Debris ‘unlikely’ to be from MH370
A piece of debris recently found on an Indian Ocean island where a wing fragment from Malaysia Airlines Flight MH370 had been previously washed ashore is unlikely to be from the missing plane, Australian officials said yesterday.
The piece in question was discovered earlier this month on French-governed Reunion Island by Johnny Begue, the same man who found a wing fragment on Reunion last year that investigators confirmed was part of the vanished jet.
French authorities examining Begue’s most recent find told the Australian agency directing the search for the plane off Australia’s west coast that it is unlikely to be from Flight 370, said Dan O’Malley, spokesman for the Australian Transport Safety Bureau.

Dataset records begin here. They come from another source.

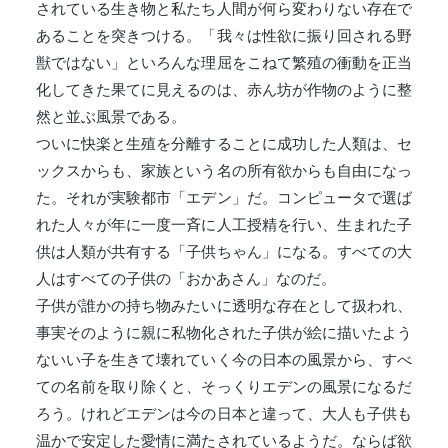
されている生き物と私たち人間が何ら変わりない存在で
あることを突きつける。「我々は性欲に振り回される野
獣ではない」といろんな理屈をこねて繁殖の衝動を正当
化してきた果てに見えるのは、赤ん坊が作物のように整
然と並ぶ風景である。
ついに快楽と生殖を分離することに成功した人類は、セ
ックスからも、家族という名の所有欲からも自由になっ
た。それが実験都市「エデン」だ。コンピュータで選ば
れた人々が年に一度一斉に人工授精を行い、生まれた子
供は人類が共有する「子供ちゃん」になる。すべての大
人はすべての子供の「おかあさん」なのだ。
子供が誰かの持ち物みたいに透明な存在として扱われ、
事実そのように親に私物化された子供が絵に描いたよう
ないい子を生きて壊れていく今の日本の風景から、すべ
ての名前を取り除くと、そっくりエデンの風景になるだ
ろう。けれどエデンは今の日本と違って、大人も子供も
温かで安定した愛情に満たされているようだ。ならば欲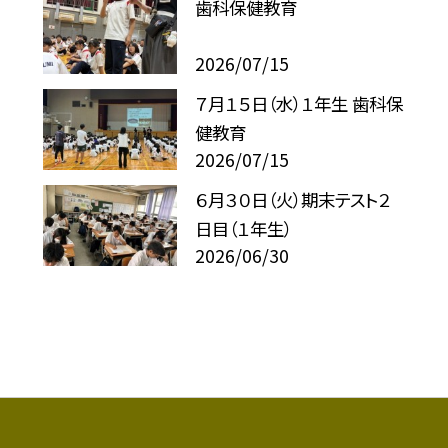
歯科保健教育
2026/07/15
７月１５日（水）１年生 歯科保
健教育
2026/07/15
６月３０日（火）期末テスト２
日目（１年生）
2026/06/30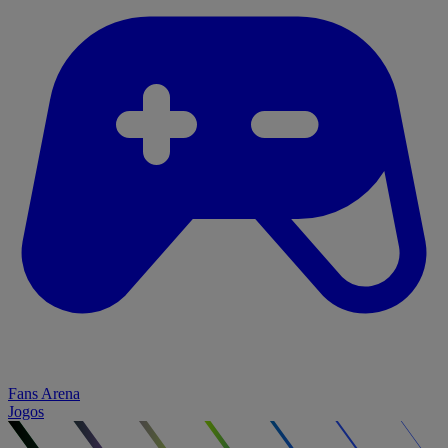
Fans Arena
Jogos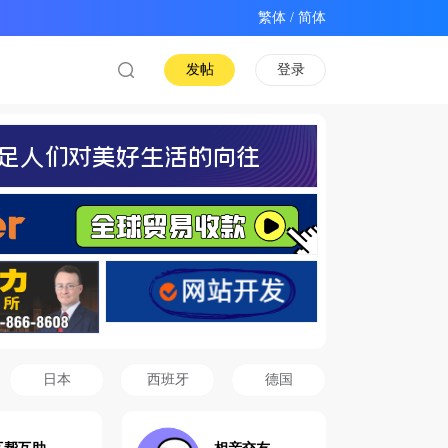
/
发帖
登录
日本
西班牙
德国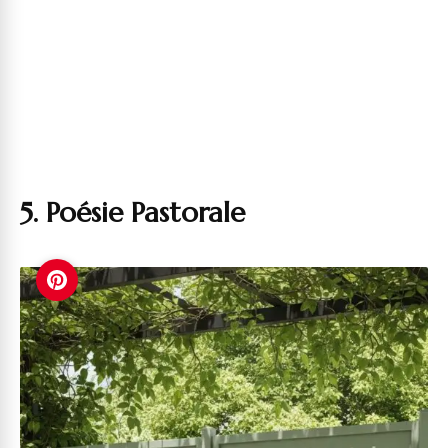
5. Poésie Pastorale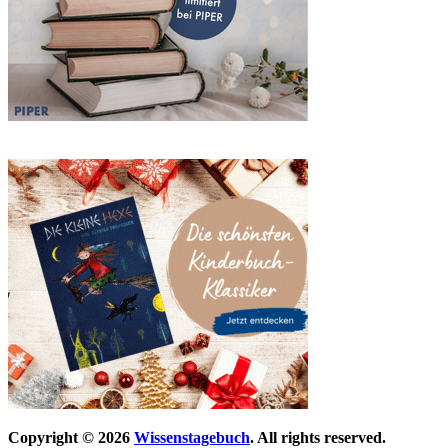
Copyright © 2026
Wissenstagebuch
. All rights reserved.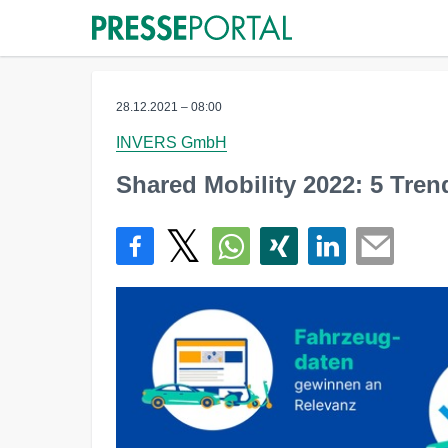
28.12.2021 – 08:00
INVERS GmbH
Shared Mobility 2022: 5 Tren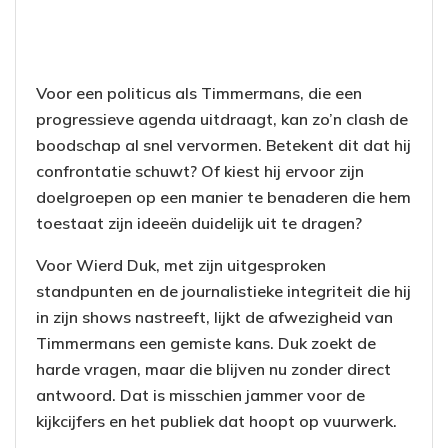
Voor een politicus als Timmermans, die een
progressieve agenda uitdraagt, kan zo’n clash de
boodschap al snel vervormen. Betekent dit dat hij
confrontatie schuwt? Of kiest hij ervoor zijn
doelgroepen op een manier te benaderen die hem
toestaat zijn ideeën duidelijk uit te dragen?
Voor Wierd Duk, met zijn uitgesproken
standpunten en de journalistieke integriteit die hij
in zijn shows nastreeft, lijkt de afwezigheid van
Timmermans een gemiste kans. Duk zoekt de
harde vragen, maar die blijven nu zonder direct
antwoord. Dat is misschien jammer voor de
kijkcijfers en het publiek dat hoopt op vuurwerk.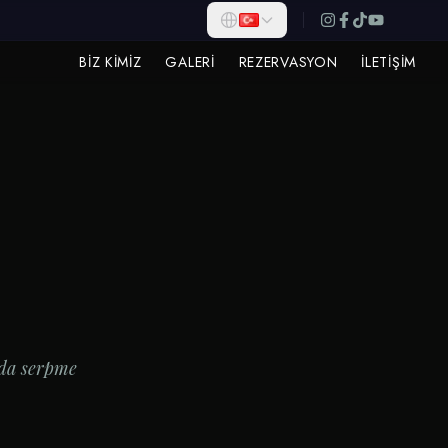
BIZ KIMIZ
GALERI
REZERVASYON
İLETIŞIM
ında serpme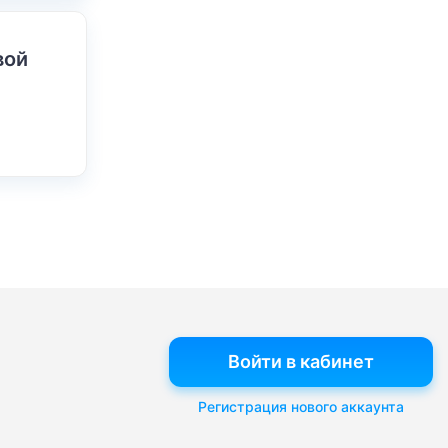
вой
Войти в кабинет
Регистрация нового аккаунта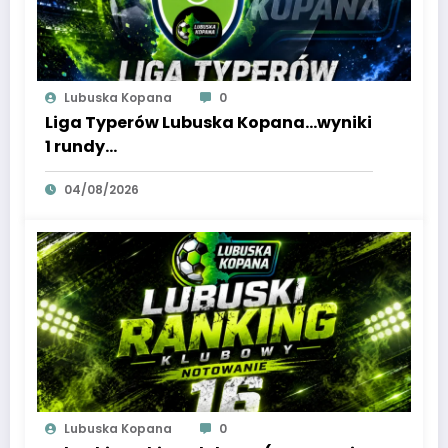
Lubuska Kopana
0
Liga Typerów Lubuska Kopana…wyniki
1 rundy…
04/08/2026
Lubuska Kopana
0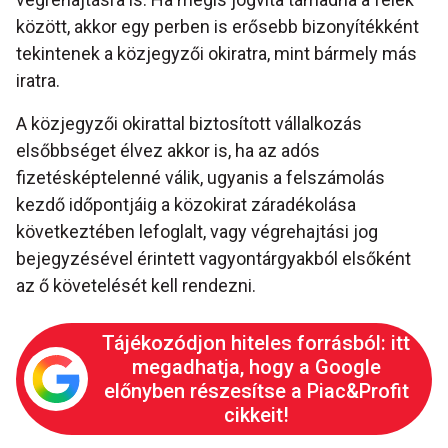
között, akkor egy perben is erősebb bizonyítékként
tekintenek a közjegyzői okiratra, mint bármely más
iratra.
A közjegyzői okirattal biztosított vállalkozás
elsőbbséget élvez akkor is, ha az adós
fizetésképtelenné válik, ugyanis a felszámolás
kezdő időpontjáig a közokirat záradékolása
következtében lefoglalt, vagy végrehajtási jog
bejegyzésével érintett vagyontárgyakból elsőként
az ő követelését kell rendezni.
Tájékozódjon hiteles forrásból: itt
megadhatja, hogy a Google
előnyben részesítse a Piac&Profit
cikkeit!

Begue previously said he found the latest piece of debris in nearly the same spot as the wing fragment, which is known as a flaperon.
The flaperon remains the only confirmed debris from the Malaysian plane, which disappeared during a flight from Kuala Lumpur to Beijing on March 8, 2014, with 239 people on board. Two other pieces of debris recently discovered in Mozambique will be sent to Australia for examination by an international investigation team.
Malaysian Transport Minister Liow Tiong Lai has cautioned against speculation that any of the recently found parts came from the missing plane, though he has suggested that one of the parts found in Mozambique looks promising.